* [What to produce]:
Restate word for word every entry that appears below, skipping its pictures.

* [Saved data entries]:
·····

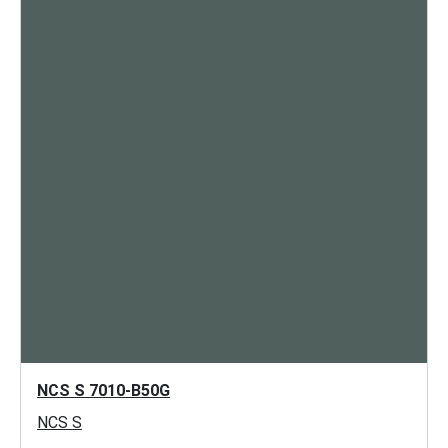
NCS S 7010-B50G
NCS S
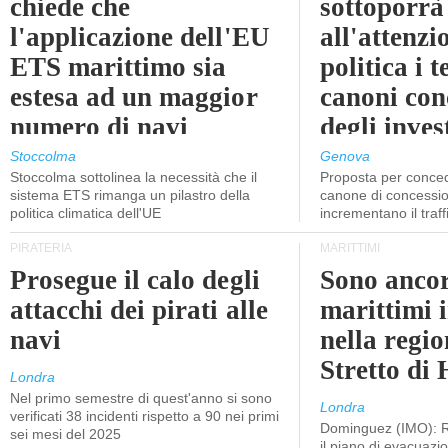
chiede che
sottoporrà
l'applicazione dell'EU
all'attenzi
ETS marittimo sia
politica i 
estesa ad un maggior
canoni con
numero di navi
degli inves
dell'inter
Stoccolma
Genova
Stoccolma sottolinea la necessità che il
Proposta per conced
sistema ETS rimanga un pilastro della
canone di concessio
politica climatica dell'UE
incrementano il traff
PIRATERIA
MARITTIMI
Prosegue il calo degli
Sono ancor
attacchi dei pirati alle
marittimi 
navi
nella regio
Stretto di
Londra
Nel primo semestre di quest'anno si sono
Londra
verificati 38 incidenti rispetto a 90 nei primi
Dominguez (IMO): R
sei mesi del 2025
il piano di evacuaz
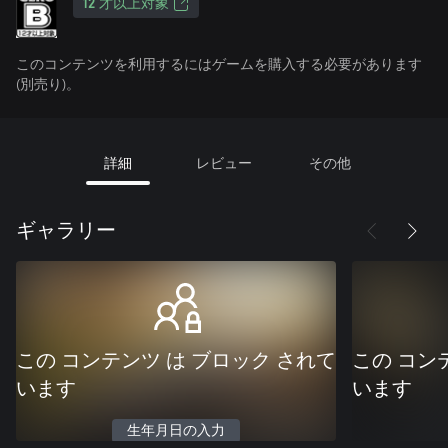
12 才以上対象
このコンテンツを利用するにはゲームを購入する必要があります
(別売り)。
詳細
レビュー
その他
ギャラリー
この コンテンツ は ブロック されて
この コン
います
います
生年月日の入力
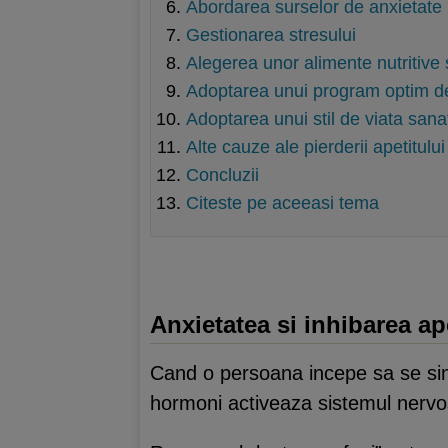
Abordarea surselor de anxietate
Gestionarea stresului
Alegerea unor alimente nutritive 
Adoptarea unui program optim d
Adoptarea unui stil de viata sana
Alte cauze ale pierderii apetitulu
Concluzii
Citeste pe aceeasi tema
Anxietatea si inhibarea ap
Cand o persoana incepe sa se s
hormoni activeaza sistemul nervos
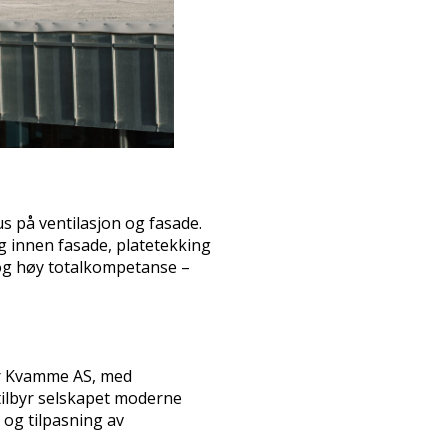
s på ventilasjon og fasade.
 innen fasade, platetekking
 og høy totalkompetanse –
er Kvamme AS, med
tilbyr selskapet moderne
 og tilpasning av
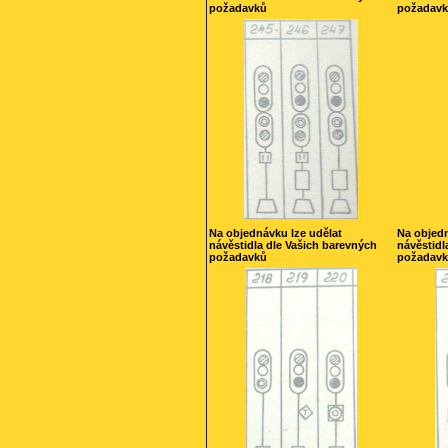
požadavků
požadav
Na objednávku lze udělat
Na objedn
návěstidla dle Vašich barevných
návěstidl
požadavků
požadav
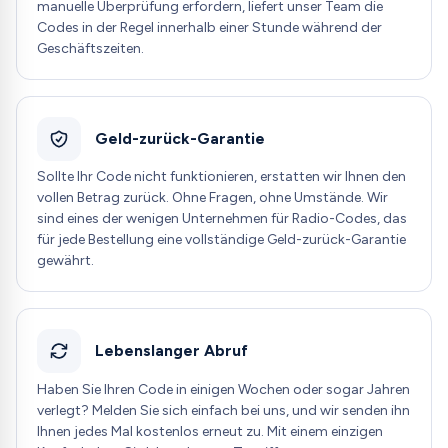
manuelle Überprüfung erfordern, liefert unser Team die
Codes in der Regel innerhalb einer Stunde während der
Geschäftszeiten.
Geld-zurück-Garantie
Sollte Ihr Code nicht funktionieren, erstatten wir Ihnen den
vollen Betrag zurück. Ohne Fragen, ohne Umstände. Wir
sind eines der wenigen Unternehmen für Radio-Codes, das
für jede Bestellung eine vollständige Geld-zurück-Garantie
gewährt.
Lebenslanger Abruf
Haben Sie Ihren Code in einigen Wochen oder sogar Jahren
verlegt? Melden Sie sich einfach bei uns, und wir senden ihn
Ihnen jedes Mal kostenlos erneut zu. Mit einem einzigen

·····

* [Your solution]:
NCS S 7010-B50G
NCS S
chiede che
sottoporrà
l'applicazione dell'EU
all'attenzi
ETS marittimo sia
politica i 
estesa ad un maggior
canoni con
numero di navi
degli inves
dell'inter
Stoccolma
Genova
Stoccolma sottolinea la necessità che il
Proposta per conced
sistema ETS rimanga un pilastro della
canone di concessio
politica climatica dell'UE
incrementano il traff
PIRATERIA
MARITTIMI
Prosegue il calo degli
Sono ancor
attacchi dei pirati alle
marittimi 
navi
nella regio
Stretto di
Londra
Nel primo semestre di quest'anno si sono
Londra
verificati 38 incidenti rispetto a 90 nei primi
Dominguez (IMO): R
sei mesi del 2025
il piano di evacuaz
12 才以上対象
このコンテンツを利用するにはゲームを購入する必要があります
(別売り)。
詳細
レビュー
その他
ギャラリー
この コンテンツ は ブロック されて
この コン
います
います
生年月日の入力
Abordarea surselor de anxietate
Gestionarea stresului
Alegerea unor alimente nutritive 
Adoptarea unui program optim d
Adoptarea unui stil de viata sana
Alte cauze ale pierderii apetitulu
Concluzii
Citeste pe aceeasi tema
Anxietatea si inhibarea ap
Cand o persoana incepe sa se s
hormoni activeaza sistemul nervos
s på ventilasjon og fasade.
 innen fasade, platetekking
 og høy totalkompetanse –
er Kvamme AS, med
tilbyr selskapet moderne
 og tilpasning av
požadavků
požadav
Na objednávku lze udělat
Na objedn
návěstidla dle Vašich barevných
návěstidl
požadavků
požadav
manuelle Überprüfung erfordern, liefert unser Team die
Codes in der Regel innerhalb einer Stunde während der
Geschäftszeiten.
Geld-zurück-Garantie
Sollte Ihr Code nicht funktionieren, erstatten wir Ihnen den
vollen Betrag zurück. Ohne Fragen, ohne Umstände. Wir
sind eines der wenigen Unternehmen für Radio-Codes, das
für jede Bestellung eine vollständige Geld-zurück-Garantie
gewährt.
Lebenslanger Abruf
Haben Sie Ihren Code in einigen Wochen oder sogar Jahren
verlegt? Melden Sie sich einfach bei uns, und wir senden ihn
Ihnen jedes Mal kostenlos erneut zu. Mit einem einzigen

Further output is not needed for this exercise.